Will results be assigned to University:

Overview

To implement and design various deep neural networks for measuring the semantic similarities between sentence pairs.

Background

Natural language understanding (NLU) is widely viewed as a grand challenge in Artificial Intelligence (AI). An important sub-task in NLU is to measure the semantic similarity between sentence pairs, also known as the Semantic Textual Similarity (STS) task. A good STS model has many applications, for example in the search engine (to find the most relevant page for a given query), question answering (to cluster similar answers), document summarization (to measure how much information in the
source documents is included in the summary), and automatic sentence paraphrasing (to check whether the revised sentence delivers the same meaning as the original one). This project focuses on developing STS models using the latest machine learning and artificial intelligence techniques.

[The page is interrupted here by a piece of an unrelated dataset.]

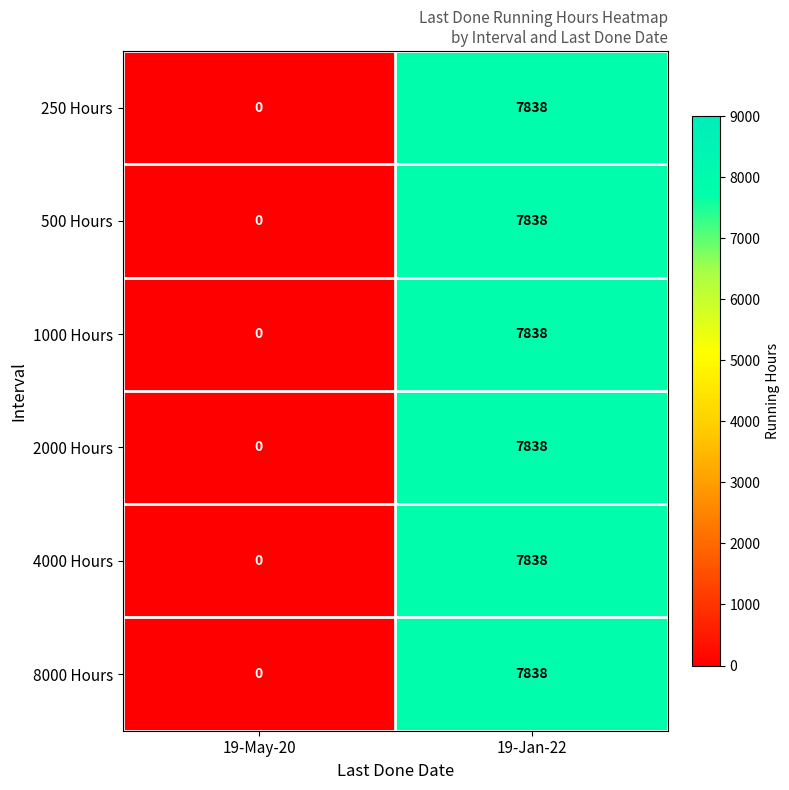

How many categories are shown in the chart?

2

The arguably simplest, yet surprisingly strong method to measure the similarity between a pair of sentences is to count how many words or phrases the pair of sentences share. However, this method can easily
fail when synonyms, homonyms and heteronyms are used in the sentences. To tackle this problem, neural-based text embedding methods have been proposed: they learn to project sentences to a high-dimensional vector space, such that semantically similar words (e.g. eggplant and aubergine) are neighbours in the vector space. The neural-based methods yield better performance than counting overlapping words. However, some recent study shows that the neural-based methods fail when comparing (i) sentences that use very different words but deliver very similar meanings (e.g. `President Obama visited Beijing last week’ and `The first African-American US President arrived at Peking a few days ago’), and (ii) sentences that use very similar words but deliver completely different meanings (e.g. `Hamilton beats Button and wins the game’ and `Button beats Hamilton and wins the game’). In this project, we aim at developing models that can alleviate these problems in this project.

Prerequisites 

Strong knowledge and experiences in Python and Pytorch programming. Knowledge in basic machine learning and deep learning concepts and techniques.